Question: Suppose $C_t=(1-s)Y_t-\lambda G_t$ where $s>\sigma$ as in the basic Solow model. Out of the government expenditure , proportion $\phi$ is invested in public capital formation.

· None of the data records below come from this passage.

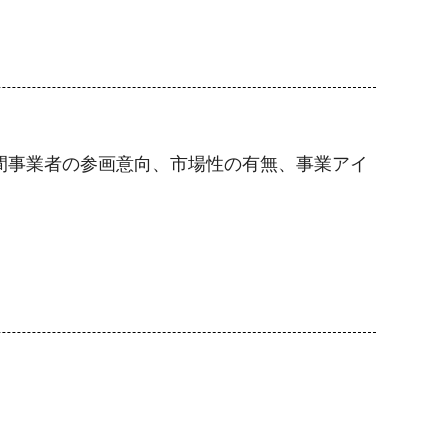
間事業者の参画意向、市場性の有無、事業アイ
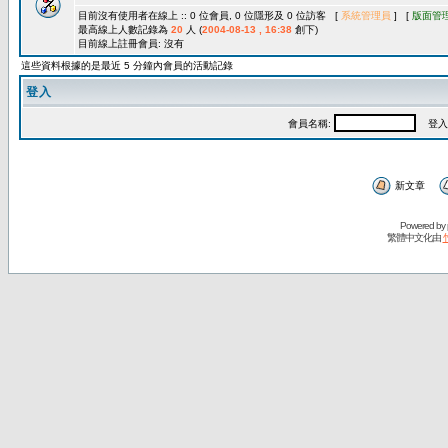
目前沒有使用者在線上 :: 0 位會員, 0 位隱形及 0 位訪客 [
系統管理員
] [
版面管
最高線上人數記錄為
20
人 (
2004-08-13 , 16:38
創下)
目前線上註冊會員: 沒有
這些資料根據的是最近 5 分鐘內會員的活動記錄
登入
會員名稱:
登入
新文章
Powered by
繁體中文化由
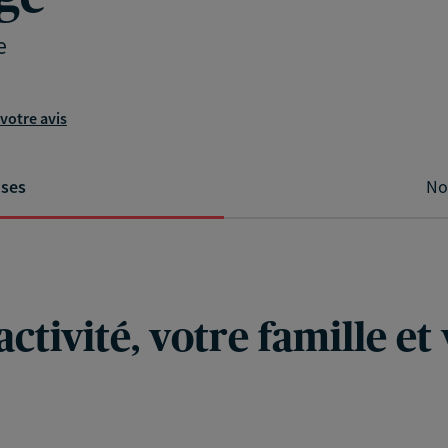
e
votre avis
ises
No
ctivité, votre famille et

Hence we assume $K_{t+1}=I_t+\phi G_t+(1-\delta)K_t$
$Y_t=K^{\alpha}_tL^{1-\alpha}_t$
$Y_t=C_t+I_t+G_t$
$K_{t+1}=I_t+(1-\delta)K_t$
$L_{t+1}=(1+n)L_t$
$G_t=\sigma Y_t$
In what case will the steady state level of capital per capita increase in $\sigma$
Attempt:
step (1) $\frac{Y_t}{L_t}=\frac{K^{\alpha}_t}{L_t}\frac{L^{1-\alpha}_t}{L_t}$ which equals $y_t=k^{\alpha}_t$
Using the same process for the national identity we get
The evolution of capital per capita is given by the following equation:
$(1+n)k_{t+1}=i_t+\phi g_t+(1-\delta)k_t$ which then goes to:
$k_{t+1}\approx i_t+\phi g_t+(1-\delta-n)k_t$
$k_{t+1}=[k^{\alpha}_t-c_t-g_t]+\phi g_t+(1-\delta-n)k_t$
Now, we can subtract $k_t$ from $(1-\delta-n)k_t$ and we get:
$k_{t+1}-k_t=-(n+\delta)k_t+\phi g_t+k^{\alpha}_t-c_t-g_t$
=$(n+\delta)k_t+\phi g_t+k^{\alpha}_t - [(1-s)k^{\alpha}_t-\lambda g_t]-[\sigma k^{\alpha}_t]$
= $-(\delta +n)k_t+\phi [k^{\alpha}_t\sigma]+k^{\alpha}_t-[(1-s)k^{\alpha}_t-\lambda [k^{\alpha}_t \sigma]]$
We can simplify this algebraically to:
$k_{t+1}-k_t= \phi [k^{\alpha}_t \sigma] + sk^{\alpha}_t+ \lambda[k^{\alpha}_t\sigma]+(\delta+n)k_t$
Finally divide both sides by $k_t$ and set the LHS equal to 0 and get the steady state equilibrium as:
$0 = \frac{\phi[k^{\alpha}_t\sigma]}{k_t}+\frac{sk^{\alpha}_t}{k_t}+\frac{\lambda[k^{\alpha}_t\sigma]}{k_t}-(\delta+n)k_t$
Comments: I am pretty sure my calculus is correct (perhaps save for the last equation. Can anyone confirm this for me?